- **Tugas yang diberikan**:
Ringkaslah potongan dokumen tentang aku dan mantan temanku dalam dua kalimat.

I'm in searching process ...

The blog pretty much will be about my expression and thought so that I will be able to walk on this land like a man ...

Monday, July 28, 2008

AKU DAN MANTAN TEMANKU


Galon aqua itu hanya tergeletak saja di pojok ruangan. Sudah dua hari ini aku harus membeli aqua gelas untuk kebutuhan minumku. Dia yang kini menjadi mantan temanku tidak lagi menyapaku, tidak lagi menegurku, tidak lagi mengejekku, dan tidak lagi memintaku untuk mengantarnya ke halte bus yang membawanya ke kampus. Sampai-sampai, gallon aquapun menjadi sasaran perang aku dan mantan temanku. Gallon aqua yang seharusnya langsung terisi kembali, kini tercampakkan begitu saja di pojok ruangan. Tidak aku maupun mantan temanku membawanya ke tempat isi ulang.

Bukan hanya aqua, aku pun tidak kalah menderita dibandingnya. Aku seperti asing berada di kamarku sendiri. Mantan temanku juga terasa asing buatku. Dia datang dan pergi tanpa ada sepatah katapun terlontar dan bertukar dengan kata-kataku. Hanya diam, sunyi dan perbuatannya saja yang menghiasai sosialisasi antara aku dan mantan temanku dalam kamar kost yang kita bayar secara urunan*

Aku hidup dalam diam. Berekspresi dalam diam. Menulis, membaca, menyanyi, menyetrika, melakukan segala aktivitas dalam diam. Diam yang sangat menghabiskan banyak energi. Diam yang menghabiskan banyak waktu. Diam yang membuat mukaku dan muka mantan temanku merengut. Setidaknya seribu sel bekerja untuk mengencangkan kedua pipiku agar tidak tersenyum, bibirku condong agak maju, kedua alisku yang seringkali hampir bertemu, dan kebencian yang amat sangat dari dalam hatiku yang amat, teramat dalam.

Aku teringat terakhir kali aku tidak diam dengannya. Aku bercerita tentang gadis mungil di kampusku. Tubuhnya tidak besar bahkan cenderung kecil. Kecil tubuhnya seakan pas dengan tangannya yang kecil pula. Jari-jarinya yang lentik runcing berhiaskan satu buah cincin bermata berlian. Kecil tubuhnya juga seimbang dengan tinggi badannya dan mungil kedua kakinya. Aku lebih suka menyebutnya proporsional atau si imut ketimbang kecil. Sejak awal aku bertemu dengannya, aku sudah menitipkan hati padanya. Dan mantan temanku selalu memberiku bimbingan konseling dengan gratis.

- **Blok data**:
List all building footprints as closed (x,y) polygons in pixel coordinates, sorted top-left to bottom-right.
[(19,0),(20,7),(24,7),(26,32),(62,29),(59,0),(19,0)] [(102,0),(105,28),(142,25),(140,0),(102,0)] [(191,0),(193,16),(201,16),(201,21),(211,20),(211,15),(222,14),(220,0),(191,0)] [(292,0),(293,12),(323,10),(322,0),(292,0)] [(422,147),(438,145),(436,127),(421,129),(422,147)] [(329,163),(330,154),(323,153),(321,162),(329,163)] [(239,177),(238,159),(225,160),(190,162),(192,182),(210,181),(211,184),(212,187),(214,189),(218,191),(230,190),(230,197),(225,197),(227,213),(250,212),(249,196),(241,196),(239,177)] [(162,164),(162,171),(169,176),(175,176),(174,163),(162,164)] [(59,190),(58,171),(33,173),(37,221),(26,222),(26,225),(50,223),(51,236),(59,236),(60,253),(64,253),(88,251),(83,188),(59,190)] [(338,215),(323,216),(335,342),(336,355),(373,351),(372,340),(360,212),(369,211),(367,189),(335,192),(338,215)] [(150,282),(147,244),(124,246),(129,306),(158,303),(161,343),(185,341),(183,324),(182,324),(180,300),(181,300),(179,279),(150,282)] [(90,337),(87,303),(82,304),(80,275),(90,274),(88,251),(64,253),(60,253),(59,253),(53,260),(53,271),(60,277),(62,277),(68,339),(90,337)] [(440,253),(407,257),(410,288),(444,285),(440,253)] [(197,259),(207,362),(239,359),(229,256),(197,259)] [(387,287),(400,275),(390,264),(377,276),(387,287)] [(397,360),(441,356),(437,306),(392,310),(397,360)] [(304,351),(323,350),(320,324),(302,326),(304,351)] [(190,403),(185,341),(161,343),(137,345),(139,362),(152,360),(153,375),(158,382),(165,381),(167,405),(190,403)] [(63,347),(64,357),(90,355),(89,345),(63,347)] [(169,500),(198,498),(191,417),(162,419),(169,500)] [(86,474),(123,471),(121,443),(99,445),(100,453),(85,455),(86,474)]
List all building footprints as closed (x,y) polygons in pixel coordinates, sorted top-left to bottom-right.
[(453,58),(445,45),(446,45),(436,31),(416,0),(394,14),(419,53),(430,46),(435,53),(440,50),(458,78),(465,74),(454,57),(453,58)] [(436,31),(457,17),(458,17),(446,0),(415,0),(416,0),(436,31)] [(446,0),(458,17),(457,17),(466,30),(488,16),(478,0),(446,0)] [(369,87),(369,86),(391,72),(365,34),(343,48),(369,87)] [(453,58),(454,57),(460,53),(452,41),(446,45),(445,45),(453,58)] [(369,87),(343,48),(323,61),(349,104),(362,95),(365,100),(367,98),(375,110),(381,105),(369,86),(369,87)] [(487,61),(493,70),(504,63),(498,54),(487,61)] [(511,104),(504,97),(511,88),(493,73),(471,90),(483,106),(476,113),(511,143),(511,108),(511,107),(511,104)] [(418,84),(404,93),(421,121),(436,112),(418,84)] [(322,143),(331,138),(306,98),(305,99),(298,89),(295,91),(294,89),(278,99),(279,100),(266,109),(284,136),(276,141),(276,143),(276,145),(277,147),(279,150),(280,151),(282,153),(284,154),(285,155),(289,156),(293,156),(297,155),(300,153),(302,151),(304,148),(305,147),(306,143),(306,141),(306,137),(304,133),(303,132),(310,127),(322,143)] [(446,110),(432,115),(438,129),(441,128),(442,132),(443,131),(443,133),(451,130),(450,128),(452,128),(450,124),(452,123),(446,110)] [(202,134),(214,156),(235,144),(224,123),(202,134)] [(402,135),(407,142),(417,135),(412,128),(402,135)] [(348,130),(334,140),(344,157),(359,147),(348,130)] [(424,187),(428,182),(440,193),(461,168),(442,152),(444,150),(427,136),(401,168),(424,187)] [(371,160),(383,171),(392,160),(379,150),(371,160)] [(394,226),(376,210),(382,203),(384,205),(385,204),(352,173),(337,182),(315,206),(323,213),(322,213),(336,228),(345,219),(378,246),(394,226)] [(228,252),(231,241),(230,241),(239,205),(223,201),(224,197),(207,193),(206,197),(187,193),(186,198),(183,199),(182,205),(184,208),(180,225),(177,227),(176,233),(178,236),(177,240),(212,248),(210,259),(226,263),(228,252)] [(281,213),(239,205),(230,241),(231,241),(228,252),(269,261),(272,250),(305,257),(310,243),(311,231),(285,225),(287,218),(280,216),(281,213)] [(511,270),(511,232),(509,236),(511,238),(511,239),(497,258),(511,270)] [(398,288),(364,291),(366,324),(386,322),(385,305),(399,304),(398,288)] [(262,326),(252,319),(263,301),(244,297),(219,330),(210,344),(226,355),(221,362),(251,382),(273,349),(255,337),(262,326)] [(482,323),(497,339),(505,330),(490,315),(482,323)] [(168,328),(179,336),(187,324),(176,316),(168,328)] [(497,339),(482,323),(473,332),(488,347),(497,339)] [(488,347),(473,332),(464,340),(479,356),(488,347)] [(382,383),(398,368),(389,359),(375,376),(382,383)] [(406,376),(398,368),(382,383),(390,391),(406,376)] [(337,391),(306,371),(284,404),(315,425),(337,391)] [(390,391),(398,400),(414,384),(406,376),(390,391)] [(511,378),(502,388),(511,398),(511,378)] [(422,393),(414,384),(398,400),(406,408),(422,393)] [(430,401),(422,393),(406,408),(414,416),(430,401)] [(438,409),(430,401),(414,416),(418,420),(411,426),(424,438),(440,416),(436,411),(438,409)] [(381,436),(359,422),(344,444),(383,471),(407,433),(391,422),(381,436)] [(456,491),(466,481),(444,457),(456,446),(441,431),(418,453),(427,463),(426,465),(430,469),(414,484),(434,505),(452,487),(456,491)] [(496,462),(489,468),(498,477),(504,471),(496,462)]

- **Jawaban**:
Penulis dan mantan temannya berbagi kamar kost dengan biaya urunan tetapi kini saling diam, sampai galon aqua dibiarkan tergeletak di pojok ruangan tanpa diisi ulang dan penulis harus membeli aqua gelas selama dua hari. Diam itu membuat penulis merasa asing di kamarnya sendiri serta menghabiskan banyak energi dan waktu, dan penulis teringat bahwa terakhir kali mereka berbicara, ia bercerita tentang gadis mungil di kampus yang ia sukai.